The Fabelmans

The Fabelmans ★★★★★

“Movies are like dreams.”

When I tell you that I literally cried for the entirety of this movie I genuinely mean it. I was blubbering from the first sight of bright hopeful eyes looking upon a movie screen for the first time.

Stephen Spielberg’s semi-autobiographical story of the life of a young boy who dreams of being a filmmaker, whose family both makes and breaks him is may be as sentimental as it sounds but it is a passion project in every sense of the phrase. There is a sense of magic, wonder, love, truth, passion and strife all combined in a beautifully tragic and realistic way and all these strong themes and emotions fuel the narrative. The sentimentality comes with reason, justification and impact so I for one do not have a problem with it. Bias may be at play because this film’s content resonates with me deeply, but doesn’t that show that Spielberg has hit a core here?

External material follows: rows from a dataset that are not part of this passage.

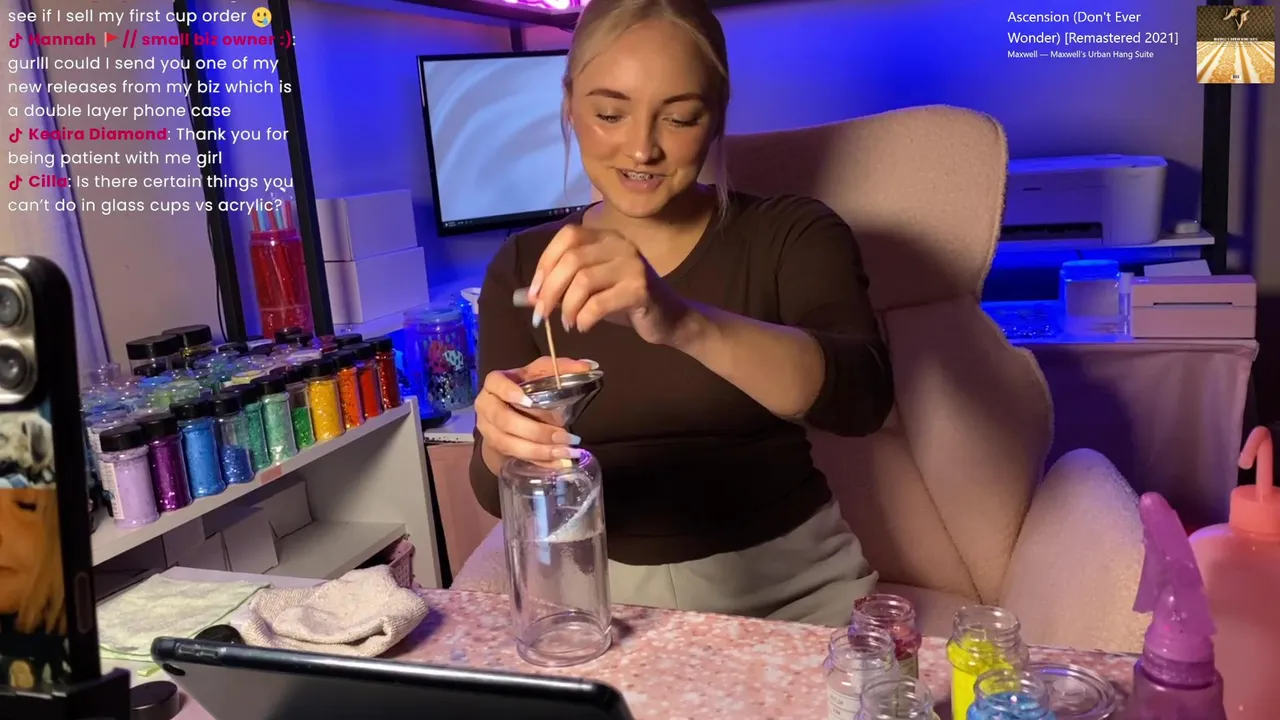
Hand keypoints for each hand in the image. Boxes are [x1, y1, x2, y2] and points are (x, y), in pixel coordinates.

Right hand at [475, 356, 593, 465]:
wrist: (510, 411)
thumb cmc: (527, 388)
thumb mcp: (542, 373)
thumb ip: (564, 368)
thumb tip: (590, 366)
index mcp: (495, 383)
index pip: (494, 383)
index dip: (508, 392)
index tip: (528, 401)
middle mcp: (486, 406)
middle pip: (504, 421)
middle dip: (536, 431)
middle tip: (565, 436)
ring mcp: (488, 429)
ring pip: (509, 443)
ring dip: (540, 451)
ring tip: (566, 453)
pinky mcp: (497, 448)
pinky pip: (517, 457)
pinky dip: (540, 461)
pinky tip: (559, 462)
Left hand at [527, 225, 690, 345]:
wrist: (669, 319)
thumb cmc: (626, 302)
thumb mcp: (590, 291)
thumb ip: (560, 288)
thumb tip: (525, 297)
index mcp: (606, 237)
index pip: (568, 236)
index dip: (545, 263)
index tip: (534, 294)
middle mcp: (620, 244)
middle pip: (571, 260)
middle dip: (550, 291)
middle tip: (542, 315)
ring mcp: (632, 265)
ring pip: (584, 281)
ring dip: (567, 307)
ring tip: (567, 323)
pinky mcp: (640, 289)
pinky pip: (600, 303)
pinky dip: (584, 318)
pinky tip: (584, 326)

I loved the split focus of cinema and family. The essence of having such a yearning to create is captured so purely and so brilliantly here and the family drama aspect is multi-layered and equally endearing as it is upsetting. Yet through this we are shown a portrait made up of the same strokes. It is Sammy’s family that drive him to make films whether they are always supportive of him or not. From having a beautifully peculiar family, which includes a creative Mother and a Father who adored her for all she was, there was a need to capture memories and this passion just becomes stronger and stronger. But what really struck a chord with me, as well as impressed me, was this really honest sense of what family is. Because you love them, you hate them, they make you better but sometimes they don’t; nonetheless they make you who you are and most importantly you love them no matter what mistakes they make. 

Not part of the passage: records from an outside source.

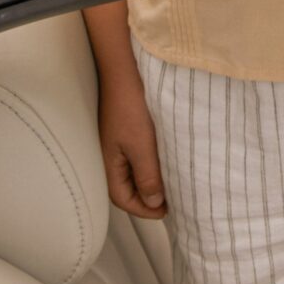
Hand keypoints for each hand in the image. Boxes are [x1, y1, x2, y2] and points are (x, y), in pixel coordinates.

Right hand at [97, 76, 166, 218]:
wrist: (126, 72)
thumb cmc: (131, 107)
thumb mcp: (142, 145)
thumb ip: (147, 175)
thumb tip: (153, 202)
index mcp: (110, 164)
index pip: (124, 198)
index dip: (144, 209)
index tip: (168, 211)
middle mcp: (111, 156)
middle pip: (128, 187)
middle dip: (148, 198)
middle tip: (173, 201)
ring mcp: (118, 142)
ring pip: (134, 170)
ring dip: (151, 179)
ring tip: (173, 183)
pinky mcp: (127, 129)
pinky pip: (139, 154)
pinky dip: (152, 162)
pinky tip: (167, 158)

They say that life isn’t like a movie but … it kind of is. It has ups and downs, beautiful moments as well as ugly, there are times where it flies by and times where it slows down and there are a multitude of people involved to make it what it is. I really got a sense of that here and I found it such a beautiful thing to convey. Movies are life reflected through a fabulous lens that captures all the things we wish to see and emotions we yearn to feel again or maybe not feel again. The visuals really reflected this idea for me. I particularly loved these particular two moments: one where Sammy played the projection of his train crashing on his hands and the other (my favourite) where two reels of film frame his face as he works on one of his movies, these 24 frames a picture are the cogs in his head, the chemicals in his brain, the organs keeping him alive. Movies fuel him for a reason that goes deeper than it being simply a ‘hobby’ (oof that hit close to home). To capture and to present things, to make and craft is a truly beautiful thing as to escape is a necessary activity to keep us from going insane. This film was all about that escape and I absolutely adore it for that.